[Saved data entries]
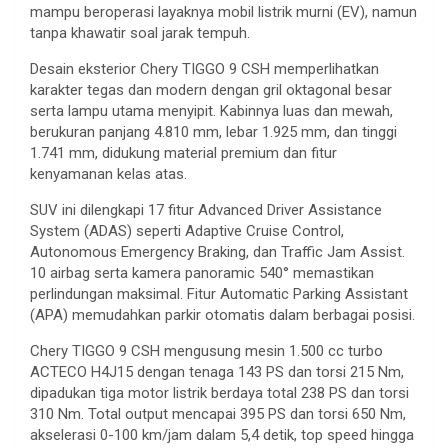
mampu beroperasi layaknya mobil listrik murni (EV), namun
tanpa khawatir soal jarak tempuh.
Desain eksterior Chery TIGGO 9 CSH memperlihatkan
karakter tegas dan modern dengan gril oktagonal besar
serta lampu utama menyipit. Kabinnya luas dan mewah,
berukuran panjang 4.810 mm, lebar 1.925 mm, dan tinggi
1.741 mm, didukung material premium dan fitur
kenyamanan kelas atas.
SUV ini dilengkapi 17 fitur Advanced Driver Assistance
System (ADAS) seperti Adaptive Cruise Control,
Autonomous Emergency Braking, dan Traffic Jam Assist.
10 airbag serta kamera panoramic 540° memastikan
perlindungan maksimal. Fitur Automatic Parking Assistant
(APA) memudahkan parkir otomatis dalam berbagai posisi.
Chery TIGGO 9 CSH mengusung mesin 1.500 cc turbo
ACTECO H4J15 dengan tenaga 143 PS dan torsi 215 Nm,
dipadukan tiga motor listrik berdaya total 238 PS dan torsi
310 Nm. Total output mencapai 395 PS dan torsi 650 Nm,
akselerasi 0-100 km/jam dalam 5,4 detik, top speed hingga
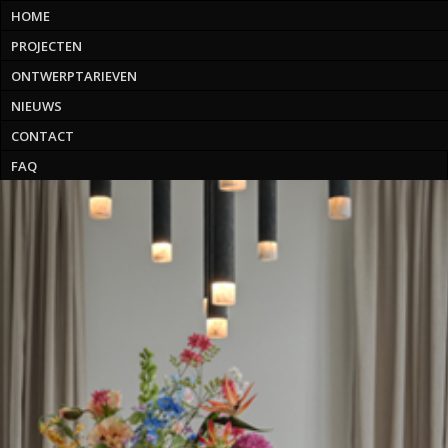
HOME
PROJECTEN
ONTWERPTARIEVEN
NIEUWS
CONTACT
FAQ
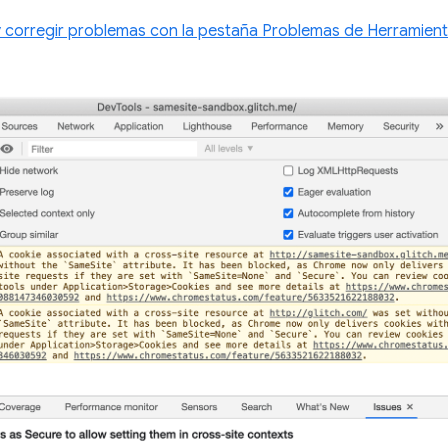
corregir problemas con la pestaña Problemas de Herramient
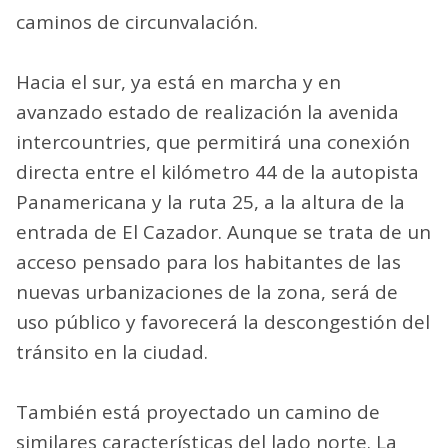
caminos de circunvalación.
Hacia el sur, ya está en marcha y en
avanzado estado de realización la avenida
intercountries, que permitirá una conexión
directa entre el kilómetro 44 de la autopista
Panamericana y la ruta 25, a la altura de la
entrada de El Cazador. Aunque se trata de un
acceso pensado para los habitantes de las
nuevas urbanizaciones de la zona, será de
uso público y favorecerá la descongestión del
tránsito en la ciudad.
También está proyectado un camino de
similares características del lado norte. La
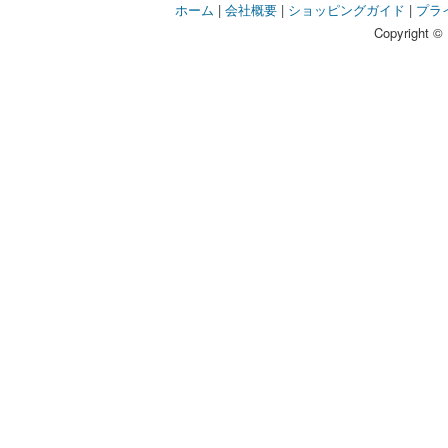
ホーム
|
会社概要
|
ショッピングガイド
|
プラ
Copyright © 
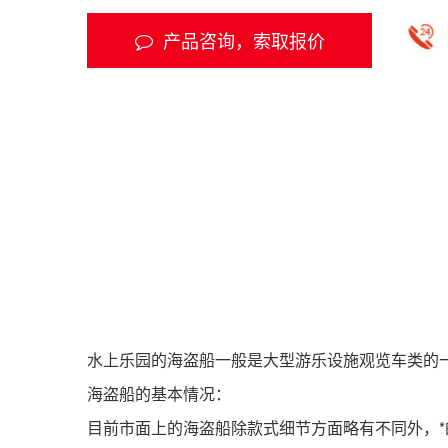
产品咨询，索取报价
水上乐园的海盗船一般是大型游乐设施观览车类的一
海盗船的基本情况：
目前市面上的海盗船除款式细节方面略有不同外，*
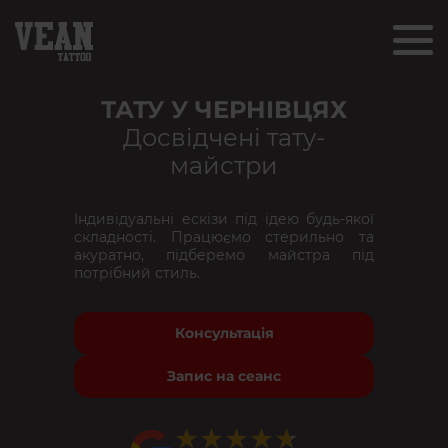
ТАТУ У ЧЕРНІВЦЯХ
Досвідчені тату-
майстри
Індивідуальні ескізи під ідею будь-якої
складності. Працюємо стерильно та
акуратно, підберемо майстра під
потрібний стиль.
Консультація
Запис на сеанс
★★★★★
★★★★★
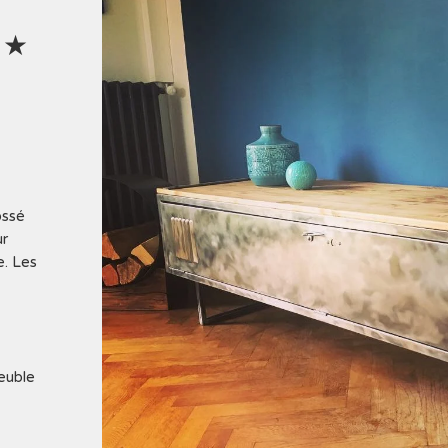
 ★
ossé
ur
e. Les
euble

_TASK OBJECTIVE:_
Convert the text lines from all the items into a JSON list of strings, one string per line, omitting blank lines and the picture markers.

_RESPONSE TO THE EXERCISE:_
[
  "mampu beroperasi layaknya mobil listrik murni (EV), namun",
  "tanpa khawatir soal jarak tempuh.",
  "Desain eksterior Chery TIGGO 9 CSH memperlihatkan",
  "karakter tegas dan modern dengan gril oktagonal besar",
  "serta lampu utama menyipit. Kabinnya luas dan mewah,",
  "berukuran panjang 4.810 mm, lebar 1.925 mm, dan tinggi",
  "1.741 mm, didukung material premium dan fitur",
  "kenyamanan kelas atas.",
  "SUV ini dilengkapi 17 fitur Advanced Driver Assistance",
  "System (ADAS) seperti Adaptive Cruise Control,",
  "Autonomous Emergency Braking, dan Traffic Jam Assist.",
  "10 airbag serta kamera panoramic 540° memastikan",
  "perlindungan maksimal. Fitur Automatic Parking Assistant",
  "(APA) memudahkan parkir otomatis dalam berbagai posisi.",
  "Chery TIGGO 9 CSH mengusung mesin 1.500 cc turbo",
  "ACTECO H4J15 dengan tenaga 143 PS dan torsi 215 Nm,",
  "dipadukan tiga motor listrik berdaya total 238 PS dan torsi",
  "310 Nm. Total output mencapai 395 PS dan torsi 650 Nm,",
  "akselerasi 0-100 km/jam dalam 5,4 detik, top speed hingga",
  "HOME",
  "PROJECTEN",
  "ONTWERPTARIEVEN",
  "NIEUWS",
  "CONTACT",
  "FAQ",
  "corregir problemas con la pestaña Problemas de Herramient",
  "caminos de circunvalación.",
  "Hacia el sur, ya está en marcha y en",
  "avanzado estado de realización la avenida",
  "intercountries, que permitirá una conexión",
  "directa entre el kilómetro 44 de la autopista",
  "Panamericana y la ruta 25, a la altura de la",
  "entrada de El Cazador. Aunque se trata de un",
  "acceso pensado para los habitantes de las",
  "nuevas urbanizaciones de la zona, será de",
  "uso público y favorecerá la descongestión del",
  "tránsito en la ciudad.",
  "También está proyectado un camino de",
  "similares características del lado norte. La",
  "ホーム",
  "|",
  "会社概要",
  "|",
  "ショッピングガイド",
  "|",
  "プラ",
  "Copyright © ",
  "产品咨询，索取报价",
  "水上乐园的海盗船一般是大型游乐设施观览车类的一",
  "海盗船的基本情况：",
  "目前市面上的海盗船除款式细节方面略有不同外，*",
  "ТАТУ У ЧЕРНІВЦЯХ",
  "Досвідчені тату-",
  "майстри",
  "Індивідуальні ескізи під ідею будь-якої",
  "складності. Працюємо стерильно та",
  "акуратно, підберемо майстра під",
  "потрібний стиль.",
  "Консультація",
  "Запис на сеанс",
  "★★★★★",
  "★★★★★",
  " ★",
  "ossé",
  "ur",
  "e. Les",
  "euble"
]